The conversions - and the lawsuits - begin. By the mid 1990s, many large companies such as AT&T and IBM started the process of replacing their traditional defined benefit pension plans with CBP. Older workers protested that federal age discrimination laws were being violated. Protests escalated to lawsuits.

For instance, a cash balance conversion instituted by CIGNA Corporation in 1998 resulted in the filing of a lawsuit in December 2001. Recently, a federal district court in Connecticut certified the suit as a class action. The class is comprised of 10,000 present and former CIGNA employees. (See Hartford Courant, 1/3/03.)

The IRS calls halt to conversions. As a result of the controversy swirling around cash balance conversions, the Internal Revenue Service (IRS), in the fall of 1999, temporarily ceased issuing determination letters regarding the conversions. (A determination letter from the IRS effectively blesses the structure of a plan and certifies its tax-exempt status.) The IRS did this in order to allow time for a consideration of whether the conversions do, in fact, violate provisions in the Internal Revenue Code relating to age discrimination.

This moratorium has drawn protests from many quarters. For instance, the American Society of Pension Actuaries (ASPA) has argued that the IRS’s moratorium not only ended cash
balance conversions, but also inhibited many companies with no pension plans at all from adopting CBPs. (See ASPA News Release, 10/25/2002.)

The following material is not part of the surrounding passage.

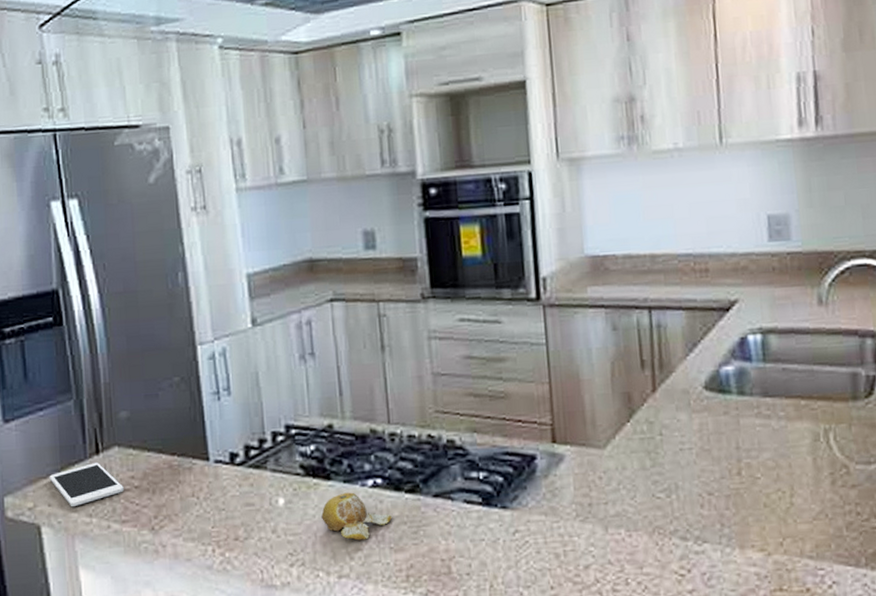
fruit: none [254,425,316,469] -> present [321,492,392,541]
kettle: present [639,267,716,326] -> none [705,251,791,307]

The proposed regs. On December 10, 2002, the IRS issued new proposed regulations that are expected to become final in April of this year. The new regs lay out steps to be taken to accomplish cash balance conversions that avoid any violation of federal age discrimination laws. (See REG—209500-86 and REG—164464-02, 12/11/02.)

The regs provide, among other things, that companies will be permitted to make cash balance conversions that reduce the benefits of some older workers if:

1. Reasonable interest rates and mortality projections are used in calculating the beginning value of the new cash balance accounts created for these workers, and

2. The percentage of each worker’s paycheck that is contributed by an employer to the worker’s cash balance account each year is no less for older workers than for younger workers.

It is not clear whether older workers will still experience a negative impact (whether large or small) from conversions to CBPs under the new regs. A few things are clear, however. Federal pension law protects benefits earned to date, but not projected benefits. On the other hand, some companies making cash balance conversions voluntarily gave its older workers a choice between the old and the new plans. Some members of Congress have promised to try to make such a practice a requirement of federal law.